*** Excerpted text Section Begins ***

The safety of a republic depends essentially on the energy of a common national sentiment; on a uniformity of principles and habits; on the exemption of the citizens from foreign bias and prejudice; and on that love of country which will almost invariably be found to be closely connected with birth, education, and family. The opinion advanced in Notes on Virginia is undoubtedly correct, that foreigners will generally be apt to bring with them attachments to the persons they have left behind; to the country of their nativity; and to its particular customs and manners. They will also entertain opinions on government congenial with those under which they have lived; or if they should be led hither from a preference to ours, how extremely unlikely is it that they will bring with them that temperate love of liberty, so essential to real republicanism?

While recognizing the inevitable—and desirable—diversity of opinion that would result from immigration, the Founders understood that there needed to be a certain uniformity of opinion about America and the fundamental principles of the Revolution. As Hamilton put it, immigration policy should strive "to enable aliens to get rid of foreign and acquire American attachments; to learn the principles and imbibe the spirit of our government; and to admit of a philosophy at least, of their feeling a real interest in our affairs." Diversity would not assure the degree of unity that would make the assimilation process complete, making a pluribus into an unum. The only solution to the problem, consistent with our own principles of republican self-government, would be for immigrants to acquire for themselves the qualities and sentiments essential to republicanism, making them into enlightened friends of liberty and partisans in America's common experiment in self-government.

Patriotic Assimilation

The American theory of citizenship necessitates that the words immigration and assimilation be linked in our political lexicon and closely connected in terms of public policy: Where there is one, there must be the other.

A policy of homogeneity—the complete breaking down of cultural differences to create sameness—demands too much and requires a uniformity that is impracticable, going beyond what is necessary and conducive to free government. Such an unrealistic ideal makes immigration, in both theory and practice, virtually impossible. Multiculturalism, at the other extreme, is unacceptable for the opposite reason: It claims that all cultures (as with all values) are equally valid; there can be nothing substantially in common between Americans because the only thing that unites them is their diversity. By this argument, any idea of citizenship that goes beyond its narrowest technical meaning to imply the existence or formation of a common creed is objectionable because it imposes our values on others. In the end, the very idea of allegiance, especially national or patriotic, is problematic. At best, we are all transnational citizens of the world.

Each of these views—what amounts to cultural determinism, on the one hand, and cultural relativism, on the other—is incompatible with self-government and the rule of law. Both deny the possibility of a people holding common principles despite their cultural differences.

It is assimilation—the idea of acquiring certain habits and attitudes while respecting other differences, of becoming similar in crucial but not all respects—that is consistent with the American understanding of both human equality and popular consent, and thus civil and religious liberty. Assimilation has nothing to do with forcing a stifling uniformity of opinions and passions upon immigrants. Nor is it about destroying the ethnic heritages and cultural identities of the various groups and diverse subcultures that have always been part of the American experience. What it does do is appeal to the common principles and mutual understandings that transcend these differences and that bind us together as one people. Indeed, it is the maintenance of what we hold in common that allows for the flourishing of our differences and prevents the American "melting pot" from becoming a boiling cauldron of multiculturalism.

*** Excerpted text Section Ends ***
*** Entries shown Section Begins ***

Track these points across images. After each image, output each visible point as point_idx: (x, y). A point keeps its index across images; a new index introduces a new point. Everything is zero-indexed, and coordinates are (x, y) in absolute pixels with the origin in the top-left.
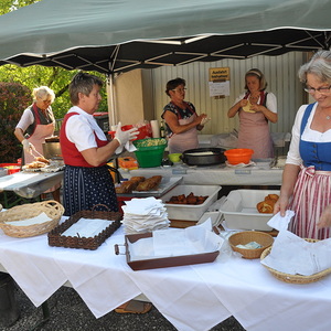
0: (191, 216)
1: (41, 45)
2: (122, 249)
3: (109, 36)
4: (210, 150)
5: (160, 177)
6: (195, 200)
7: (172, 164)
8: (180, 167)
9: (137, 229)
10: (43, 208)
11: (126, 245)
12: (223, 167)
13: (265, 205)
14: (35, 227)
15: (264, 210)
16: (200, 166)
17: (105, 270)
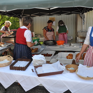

*** Entries shown Section Ends ***

▸ Action item A
Using the passage on immigration and assimilation, state whether each statement agrees with it, answering yes or no and quoting the deciding words: (i) multiculturalism holds that all cultures are equally valid; (ii) assimilation requires destroying the ethnic heritages of immigrant groups; (iii) a policy of homogeneity renders immigration virtually impossible.
▸ Action item B
Transcribe all of the point-tracking rows above, line for line, omitting the picture markers.

▸ Expected answer A
(i) Yes: "It claims that all cultures (as with all values) are equally valid"
(ii) No: "Nor is it about destroying the ethnic heritages and cultural identities of the various groups and diverse subcultures that have always been part of the American experience."
(iii) Yes: "Such an unrealistic ideal makes immigration, in both theory and practice, virtually impossible."

▸ Expected answer B
Track these points across images. After each image, output each visible point as point_idx: (x, y). A point keeps its index across images; a new index introduces a new point. Everything is zero-indexed, and coordinates are (x, y) in absolute pixels with the origin in the top-left.
0: (191, 216)
1: (41, 45)
2: (122, 249)
3: (109, 36)
4: (210, 150)
5: (160, 177)
6: (195, 200)
7: (172, 164)
8: (180, 167)
9: (137, 229)
10: (43, 208)
11: (126, 245)
12: (223, 167)
13: (265, 205)
14: (35, 227)
15: (264, 210)
16: (200, 166)
17: (105, 270)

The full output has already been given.